Many Chinese fans wanted Valve, who sponsors the game’s biggest pro tournament of the year and oversees the Dota 2 Pro Circuit, to weigh in on the matter directly. When the company failed to do so, some players started trying to review bomb the game’s Steam page. Over the past week, thousands of people have left negative reviews, many of them all including the following comment:
“I promise that I will not add any funds to the Valve’s games (for example dota 2 and csgo), until the Valve gives appropriate punishments or announcements about the insulting speech given by two professional players (ID: Kuku; Skem).”
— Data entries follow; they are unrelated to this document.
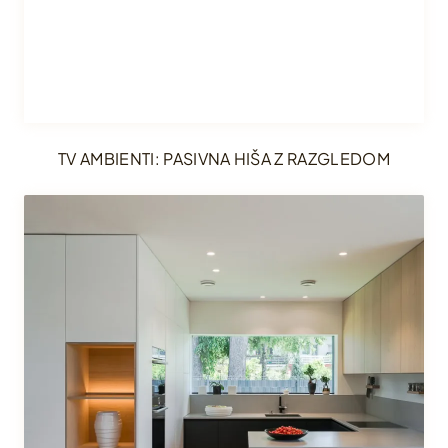
TV AMBIENTI: PASIVNA HIŠA Z RAZGLEDOM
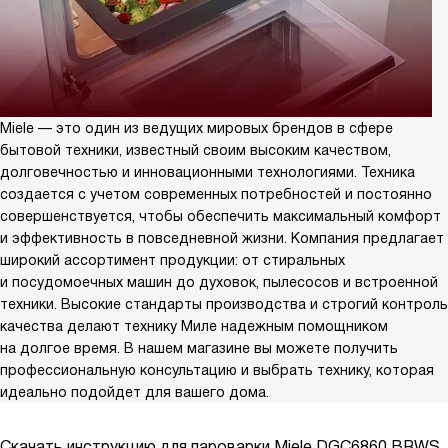
Miele — это один из ведущих мировых брендов в сфере
бытовой техники, известный своим высоким качеством,
долговечностью и инновационными технологиями. Техника
создается с учетом современных потребностей и постоянно
совершенствуется, чтобы обеспечить максимальный комфорт
и эффективность в повседневной жизни. Компания предлагает
широкий ассортимент продукции: от стиральных
и посудомоечных машин до духовок, пылесосов и встроенной
техники. Высокие стандарты производства и строгий контроль
качества делают технику Миле надежным помощником
на долгое время. В нашем магазине вы можете получить
профессиональную консультацию и выбрать технику, которая
идеально подойдет для вашего дома.
Скачать инструкцию для пароварки
Miele DGC6860 BRWS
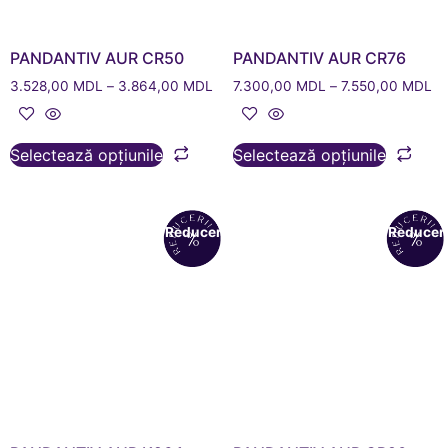
PANDANTIV AUR CR50
PANDANTIV AUR CR76
3.528,00
MDL
–
3.864,00
MDL
7.300,00
MDL
–
7.550,00
MDL
Selectează opțiunile
Selectează opțiunile
Reduceri!
Reduceri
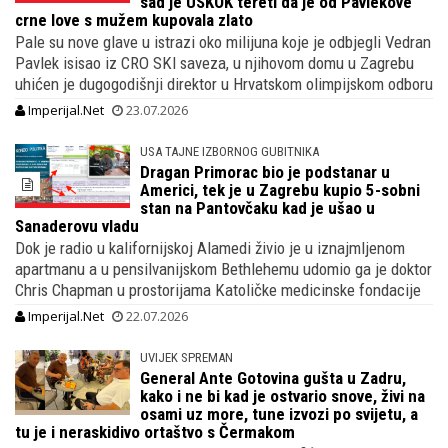
sad je USKOK tereti da je od Pavlekove
crne love s mužem kupovala zlato
Pale su nove glave u istrazi oko milijuna koje je odbjegli Vedran
Pavlek isisao iz CRO SKI saveza, u njihovom domu u Zagrebu
uhićen je dugogodišnji direktor u Hrvatskom olimpijskom odboru
Imperijal.Net
23.07.2026
USA TAJNE IZBORNOG GUBITNIKA
Dragan Primorac bio je podstanar u
Americi, tek je u Zagrebu kupio 5-sobni
stan na Pantovčaku kad je ušao u
Sanaderovu vladu
Dok je radio u kalifornijskoj Alamedi živio je u iznajmljenom
apartmanu a u pensilvanijskom Bethlehemu udomio ga je doktor
Chris Chapman u prostorijama Katoličke medicinske fondacije
Imperijal.Net
22.07.2026
UVIJEK SPREMAN
General Ante Gotovina gušta u Zadru,
kako i ne bi kad je ostvario snove, živi na
osami uz more, tune izvozi po svijetu, a
tu je i neraskidivo ortaštvo s Čermakom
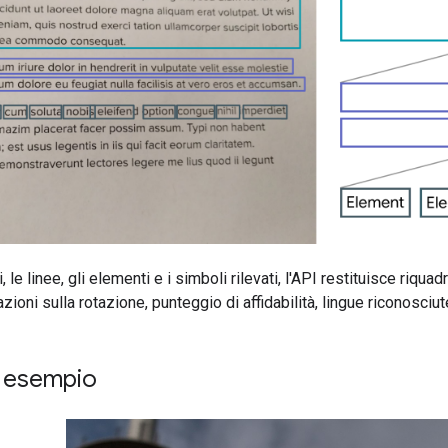
i, le linee, gli elementi e i simboli rilevati, l'API restituisce riquad
zioni sulla rotazione, punteggio di affidabilità, lingue riconosciu
di esempio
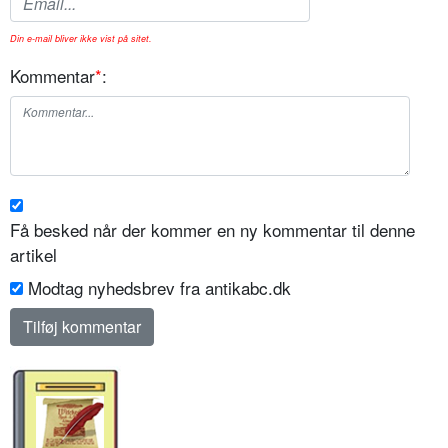
Din e-mail bliver ikke vist på sitet.
Kommentar
*
:
Få besked når der kommer en ny kommentar til denne
artikel
Modtag nyhedsbrev fra antikabc.dk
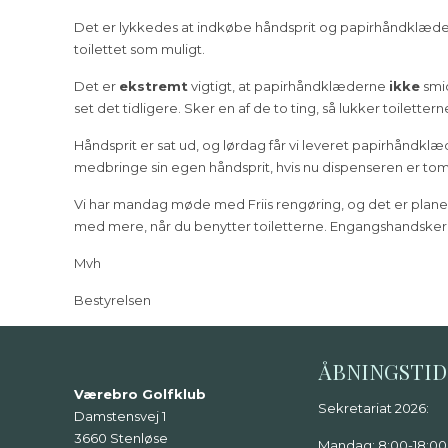
Det er lykkedes at indkøbe håndsprit og papirhåndklæder. 
toilettet som muligt.
Det er
ekstremt
vigtigt, at papirhåndklæderne
ikke
smid
set det tidligere. Sker en af de to ting, så lukker toilet
Håndsprit er sat ud, og lørdag får vi leveret papirhåndklæ
medbringe sin egen håndsprit, hvis nu dispenseren er tom
Vi har mandag møde med Friis rengøring, og det er planen
med mere, når du benytter toiletterne. Engangshandsker ell
Mvh
Bestyrelsen
ÅBNINGSTI
Værebro Golfklub
Sekretariat 2026:
Damstensvej 1
3660 Stenløse
Mandag: 8:00-18:00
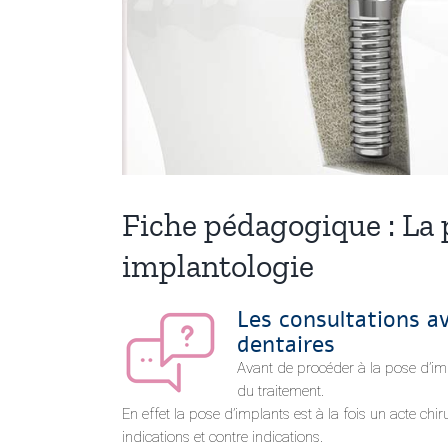
Fiche pédagogique : La 
implantologie
Les consultations a
dentaires
Avant de procéder à la pose d’impla
du traitement.
En effet la pose d’implants est à la fois un acte ch
indications et contre indications.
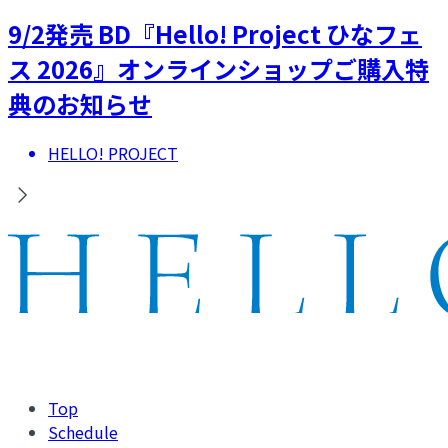
9/2発売 BD『Hello! Project ひなフェ
ス 2026』オンラインショップご購入特
典のお知らせ
HELLO! PROJECT
Top
Schedule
It took a few days of this before Valve finally responded on 10 November with a post on the game’s official blog. “The language used by multiple players over the last week has caused many of our fans a lot of pain and is not behaviour that we condone,” wrote the company.
“We’ve been spending the past few days talking to various pro players and community leaders about this,” Valve wrote. “From all the interactions we’ve seen over the years, we know that deep down professional players respect each other immensely. However, we want to be very clear that Valve will not tolerate racist language between pro players in any form. We think it is really damaging to the entire Dota community whenever even a single professional player uses discriminatory language. It pits fans against each other, belittles and demeans entire groups and makes them feel like they are not as important. Going forward, we expect all teams who participate in our tournaments to hold its players accountable, and be prepared to follow up with strong punishments when players represent Dota and its community poorly.”
While strongly condemning its players making racist remarks, Valve did not provide any guidelines for what constituted racist language or what would count as “strong punishments.” The company didn’t respond to a request by Kotaku asking it to do so, or explain what action it would take if a team failed to adequately sanction inappropriate player conduct itself.
Other games have taken a much bolder approach when it comes to curtailing hate speech. Rainbow Six Siege, for instance, recently rolled out auto-bans for players who type various racial and homophobic slurs into the game’s all chat. Dota 2’s current reporting system is much more relaxed. Players can report one another for abusive behaviour, but there’s nothing that directly targets offensive language.
Currently, the Kuala Lumpur major, featuring a $1 million (£780,000) prize pool, is going on in Malaysia, where TNC is in attendance and Palad is playing. Prior to the tournament, TNC publicly asked fans on its Facebook page to stop using “derogatory words,” asking them to come together and be respectful rather than using offensive language. Anyone who’s spent any amount of time playing Dota, however, knows that it will require more than well-meaning requests for the community to become less toxic.